(Document passage begins)

2010/3/11 Shiraz HASHIM <shiraz.hashim@st.com>:
> On 3/11/2010 12:30 PM, Linus Walleij wrote:
>> 2010/3/3 Viresh KUMAR <viresh.kumar@st.com>:
>> (...)
>>> +       if (unlikely(clk->flags & RESET_TO_ENABLE))
>>> +               val &= ~(1 << clk->en_reg_bit);
>>> +       else
>>> +               val |= 1 << clk->en_reg_bit;
>>> +       writel(val, clk->en_reg);
>>
>> I don't understand one bit of this. (...)
>
> The intention to use RESET_TO_ENABLE flag is to generalize clock
> enable/disable across platforms.

I misread the entire thing, there was some bad parsing inside my head...
Sorry about this.

>> OMAP uses CPUfreq but that is really about the CPU. As it happens, all
>> their clk:s always change frequency at the same operating points as the
>> CPU. So they can have pre/post calls from CPUfreq in their code, but
>> this will not work with things like PrimeCells where other users of the cell
>> may not have operating points correlated with CPU operating points.

(Document passage ends)
(Extracted material begins)

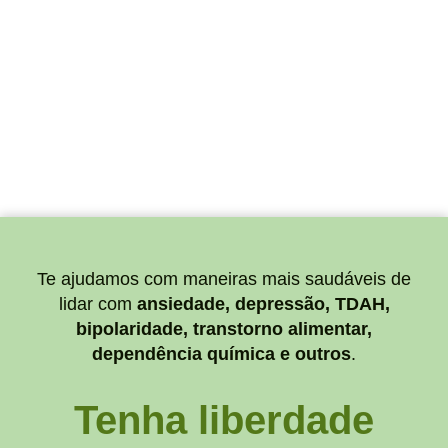
Te ajudamos com maneiras mais saudáveis de
lidar com
ansiedade, depressão, TDAH,
bipolaridade, transtorno alimentar,
dependência química e outros
.
Tenha liberdade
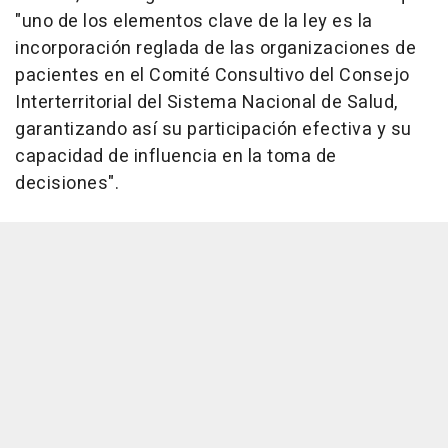
"uno de los elementos clave de la ley es la
incorporación reglada de las organizaciones de
pacientes en el Comité Consultivo del Consejo
Interterritorial del Sistema Nacional de Salud,
garantizando así su participación efectiva y su
capacidad de influencia en la toma de
decisiones".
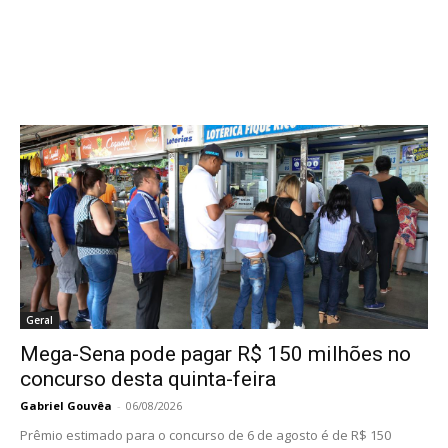
Geral
Mega-Sena pode pagar R$ 150 milhões no
concurso desta quinta-feira
Gabriel Gouvêa
-
06/08/2026
Prêmio estimado para o concurso de 6 de agosto é de R$ 150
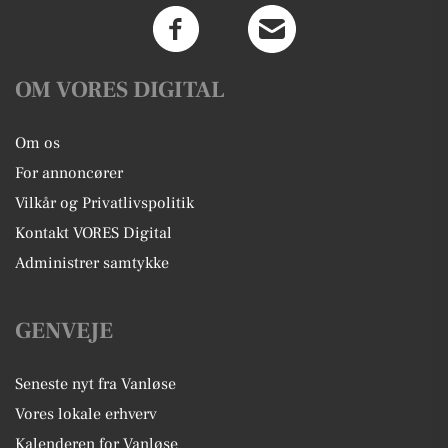
OM VORES DIGITAL
Om os
For annoncører
Vilkår og Privatlivspolitik
Kontakt VORES Digital
Administrer samtykke
GENVEJE
Seneste nyt fra Vanløse
Vores lokale erhverv
Kalenderen for Vanløse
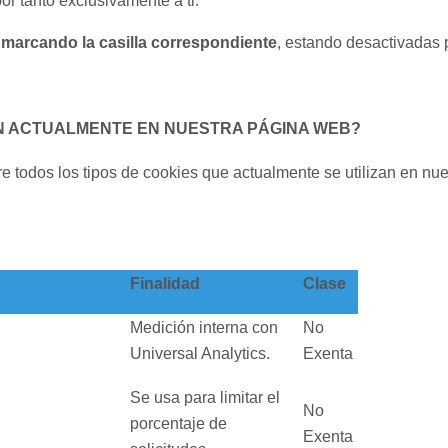
r tanto exclusivamente a ti.
 marcando la casilla correspondiente
, estando desactivadas 
ZAN ACTUALMENTE EN NUESTRA PÁGINA WEB?
e todos los tipos de cookies que actualmente se utilizan en nue
Finalidad
Clase
Medición interna con
No
Universal Analytics.
Exenta
Se usa para limitar el
No
porcentaje de
Exenta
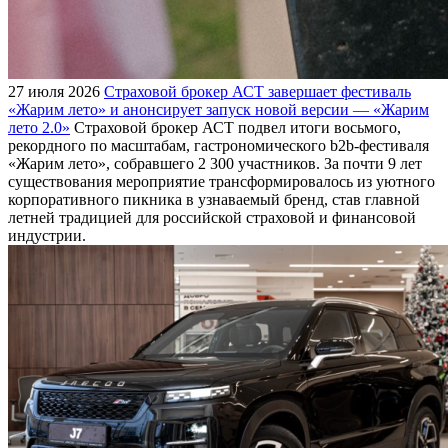
27 июля 2026
Страховой брокер АСТ завершает фестиваль
«Жарим лето» и анонсирует запуск новой версии — «Жарим
лето 2.0»
Страховой брокер АСТ подвел итоги восьмого,
рекордного по масштабам, гастрономического b2b-фестиваля
«Жарим лето», собравшего 2 300 участников. За почти 9 лет
существования мероприятие трансформировалось из уютного
корпоративного пикника в узнаваемый бренд, став главной
летней традицией для российской страховой и финансовой
индустрии.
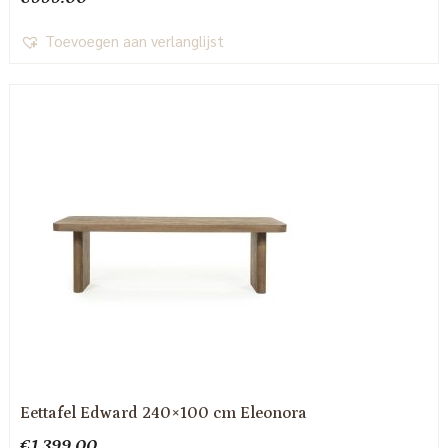
Toevoegen aan verlanglijst
Eettafel Edward 240×100 cm Eleonora
€
1,399.00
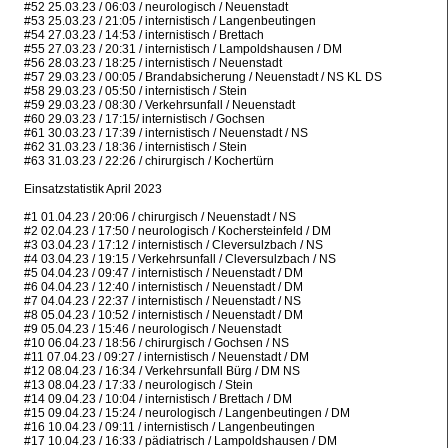
#52 25.03.23 / 06:03 / neurologisch / Neuenstadt
#53 25.03.23 / 21:05 / internistisch / Langenbeutingen
#54 27.03.23 / 14:53 / internistisch / Brettach
#55 27.03.23 / 20:31 / internistisch / Lampoldshausen / DM
#56 28.03.23 / 18:25 / internistisch / Neuenstadt
#57 29.03.23 / 00:05 / Brandabsicherung / Neuenstadt / NS KL DS
#58 29.03.23 / 05:50 / internistisch / Stein
#59 29.03.23 / 08:30 / Verkehrsunfall / Neuenstadt
#60 29.03.23 / 17:15/ internistisch / Gochsen
#61 30.03.23 / 17:39 / internistisch / Neuenstadt / NS
#62 31.03.23 / 18:36 / internistisch / Stein
#63 31.03.23 / 22:26 / chirurgisch / Kochertürn
Einsatzstatistik April 2023
#1 01.04.23 / 20:06 / chirurgisch / Neuenstadt / NS
#2 02.04.23 / 17:50 / neurologisch / Kochersteinfeld / DM
#3 03.04.23 / 17:12 / internistisch / Cleversulzbach / NS
#4 03.04.23 / 19:15 / Verkehrsunfall / Cleversulzbach / NS
#5 04.04.23 / 09:47 / internistisch / Neuenstadt / DM
#6 04.04.23 / 12:40 / internistisch / Neuenstadt / DM
#7 04.04.23 / 22:37 / internistisch / Neuenstadt / NS
#8 05.04.23 / 10:52 / internistisch / Neuenstadt / DM
#9 05.04.23 / 15:46 / neurologisch / Neuenstadt
#10 06.04.23 / 18:56 / chirurgisch / Gochsen / NS
#11 07.04.23 / 09:27 / internistisch / Neuenstadt / DM
#12 08.04.23 / 16:34 / Verkehrsunfall Bürg / DM NS
#13 08.04.23 / 17:33 / neurologisch / Stein
#14 09.04.23 / 10:04 / internistisch / Brettach / DM
#15 09.04.23 / 15:24 / neurologisch / Langenbeutingen / DM
#16 10.04.23 / 09:11 / internistisch / Langenbeutingen
#17 10.04.23 / 16:33 / pädiatrisch / Lampoldshausen / DM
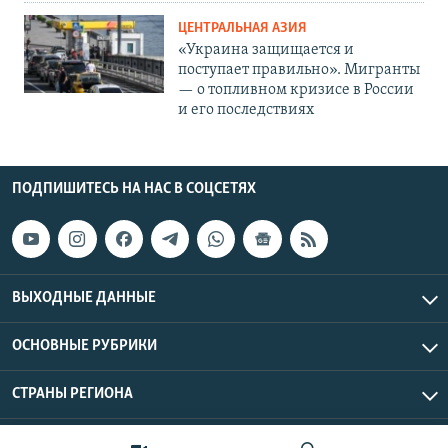
ЦЕНТРАЛЬНАЯ АЗИЯ
«Украина защищается и
поступает правильно». Мигранты
— о топливном кризисе в России
и его последствиях
ПОДПИШИТЕСЬ НА НАС В СОЦСЕТЯХ
ВЫХОДНЫЕ ДАННЫЕ
ОСНОВНЫЕ РУБРИКИ
СТРАНЫ РЕГИОНА
Азаттык Азия © 2026 RFE/RL, Inc. | Все права защищены.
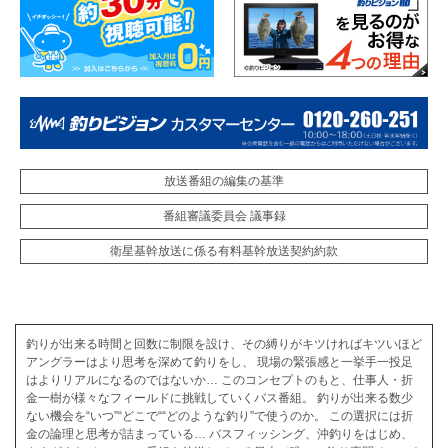
放送番組の編集の基準
番組審議委員会 議事録
衛星基幹放送に係る有料基幹放送契約約款
釣りが出来る時間と回数に制限を設け、その縛りがキツければキツいほど
アングラーはより思考を深めて釣りをし、 現場の緊張感と一挙手一投足
はよりリアルになるのではないか… このコンセプトのもと、仕事人・折
金一樹が様々なフィールドに挑戦していくバス番組。 釣りが出来る数少
ない機会を“いつ”“どこで““どのような釣り”で使うのか。 この選択には折
金の論理と思考が詰まっている… バスフィッシング、沖釣りをはじめ、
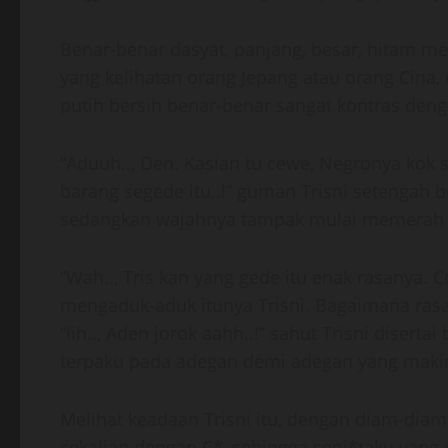
Benar-benar dasyat, panjang, besar, hitam me
yang kelihatan orang Jepang atau orang Cina, 
putih bersih benar-benar sangat kontras deng
“Aduuh.., Den. Kasian tu cewe, Negronya kok sa
barang segede itu..!” guman Trisni setengah 
sedangkan wajahnya tampak mulai memerah d
“Wah.., Tris kan yang gede itu enak rasanya.
mengaduk-aduk itunya Trisni. Bagaimana rasa
“Iih.., Aden jorok aahh..!” sahut Trisni disert
terpaku pada adegan demi adegan yang makin 
Melihat keadaan Trisni itu, dengan diam-di
sekalian dengan C*, sehingga senj*taku yang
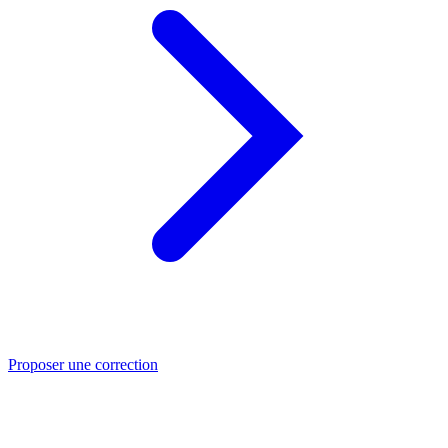
Proposer une correction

(Extracted material ends)

[Request A]
In the email thread, rewrite the paragraph beginning "OMAP uses CPUfreq" as a short bulleted list that keeps its main facts.
[Request B]
Extend the email thread beyond its final line.

[Final answer A]
- OMAP uses CPUfreq, which is really about the CPU.
- All OMAP clocks change frequency at the same operating points as the CPU.
- OMAP code can therefore use pre/post calls from CPUfreq.
- This will not work for PrimeCell hardware, where other users may have operating points unrelated to the CPU's.

[Final answer B]
>>
>> (I'm not requesting you to solve this problem, more to be aware of it.)
>
> I think generally in embedded systems (at least in our case :) ) the CPU clock
> itself is not completly independent. It is generally tied with some system
> clock, which has an impact on bus and peripheral clocks. In that sense cpu freq
> would be a better mean to notify frequency change.
> In any case, clock framework don't intend to do it. It only need to reflect
> correct system state. Is this understanding correct?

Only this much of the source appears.